There’s a scene in the novel I’m editing (A Bed of Brambles – the sequel to A Bed of Barley Straw) where the hero (Alexander) is sitting above cliffs, recovering from the hurt of an emotional upset, and being soothed by the landscape around him. So, that’s me telling you what’s happening.
Amidst her pleas of “Show us!” My editor queried my choice of words in this scene – “would he be calmed by the waves crashing against the rocks?”
Good point; crashing and rocks are hard, angry words. How about “calmed by the waves washing across the pebbles on the beach?”
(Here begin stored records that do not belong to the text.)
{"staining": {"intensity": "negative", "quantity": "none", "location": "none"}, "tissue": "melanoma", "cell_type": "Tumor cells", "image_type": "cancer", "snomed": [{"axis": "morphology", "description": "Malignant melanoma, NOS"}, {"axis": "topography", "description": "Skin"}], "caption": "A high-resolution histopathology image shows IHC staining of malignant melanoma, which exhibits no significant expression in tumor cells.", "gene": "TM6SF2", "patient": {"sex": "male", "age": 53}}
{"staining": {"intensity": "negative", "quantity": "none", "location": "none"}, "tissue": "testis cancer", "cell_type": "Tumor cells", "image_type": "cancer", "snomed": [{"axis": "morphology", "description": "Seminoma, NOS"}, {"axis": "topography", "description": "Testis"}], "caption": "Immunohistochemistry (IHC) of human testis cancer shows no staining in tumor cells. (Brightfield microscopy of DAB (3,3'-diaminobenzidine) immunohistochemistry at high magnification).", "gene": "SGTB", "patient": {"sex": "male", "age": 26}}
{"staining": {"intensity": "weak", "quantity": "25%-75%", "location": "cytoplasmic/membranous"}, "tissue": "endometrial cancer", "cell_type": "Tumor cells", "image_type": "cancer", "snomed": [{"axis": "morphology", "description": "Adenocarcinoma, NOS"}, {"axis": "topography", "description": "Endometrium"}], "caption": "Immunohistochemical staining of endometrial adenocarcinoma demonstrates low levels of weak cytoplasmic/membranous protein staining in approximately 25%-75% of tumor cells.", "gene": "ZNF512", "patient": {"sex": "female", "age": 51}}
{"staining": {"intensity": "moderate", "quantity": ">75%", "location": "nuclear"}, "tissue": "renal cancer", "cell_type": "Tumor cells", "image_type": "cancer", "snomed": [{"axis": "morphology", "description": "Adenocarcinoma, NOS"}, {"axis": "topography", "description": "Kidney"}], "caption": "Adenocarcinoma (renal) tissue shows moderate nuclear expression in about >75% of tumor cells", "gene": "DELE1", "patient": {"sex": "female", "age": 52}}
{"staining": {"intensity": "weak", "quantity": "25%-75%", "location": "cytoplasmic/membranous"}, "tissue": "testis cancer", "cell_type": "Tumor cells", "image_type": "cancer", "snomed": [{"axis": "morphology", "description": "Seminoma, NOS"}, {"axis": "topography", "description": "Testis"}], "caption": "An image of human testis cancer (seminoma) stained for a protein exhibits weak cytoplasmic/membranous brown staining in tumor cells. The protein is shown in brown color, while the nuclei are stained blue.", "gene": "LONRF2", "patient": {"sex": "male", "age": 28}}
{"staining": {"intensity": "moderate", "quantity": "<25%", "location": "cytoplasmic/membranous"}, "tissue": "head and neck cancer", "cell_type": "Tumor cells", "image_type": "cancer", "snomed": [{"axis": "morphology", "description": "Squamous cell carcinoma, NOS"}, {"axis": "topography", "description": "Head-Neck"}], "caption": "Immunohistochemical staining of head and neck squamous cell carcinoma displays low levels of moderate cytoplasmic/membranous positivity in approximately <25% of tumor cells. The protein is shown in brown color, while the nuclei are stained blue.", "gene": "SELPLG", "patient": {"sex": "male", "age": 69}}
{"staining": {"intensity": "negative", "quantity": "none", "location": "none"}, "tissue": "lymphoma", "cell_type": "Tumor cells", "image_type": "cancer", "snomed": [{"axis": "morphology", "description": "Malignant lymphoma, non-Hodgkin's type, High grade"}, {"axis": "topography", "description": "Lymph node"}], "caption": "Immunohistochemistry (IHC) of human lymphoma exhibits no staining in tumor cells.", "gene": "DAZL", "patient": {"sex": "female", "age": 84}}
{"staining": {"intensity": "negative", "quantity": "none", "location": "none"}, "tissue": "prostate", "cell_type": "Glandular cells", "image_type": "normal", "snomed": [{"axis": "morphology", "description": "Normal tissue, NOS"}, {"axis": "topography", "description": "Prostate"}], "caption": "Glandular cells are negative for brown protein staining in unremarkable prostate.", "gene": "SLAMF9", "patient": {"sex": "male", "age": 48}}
Here’s one picture of the landscape, similar to that which I’m seeing when I’m writing the scene:
It is angry isn’t it? The waves are crashing against the rocks. It’s moody, and melancholy; in turmoil. Blacks and greys and an unsettled sea – all very Poldark! Passionate, oh Lord, there’s all sorts of angsty words I could use (and a risk of becoming clichéd)
Here it is in sunnier mood:
Now I’m uplifted. The sun warming the cliff-face, ripples on the grey-green water… and I could talk about the clouds, but I mustn’t overdo it. I’m falling into that cliché trap again (frothy and fluffy, the ocean tumbling over the rocks).
The same coastline, different angle – let’s do serene:
I’ll let you chose your own words, I’m not sure Alexander is ever quite this peaceful, still, enticing. Oh, hang on, he is enticing, just not in such a clean way 😉
It’s a maze and a labyrinth, feeling your way to the right words. And that’s before I’ve even told you how he’s sitting on the bench… Is he leaning forward with his head in his hands? Is he lounging back against the salt-bleached wood with his long legs stretched out in front of him…
It’s a mood, a moment in the novel. It’s why editing fries your brain.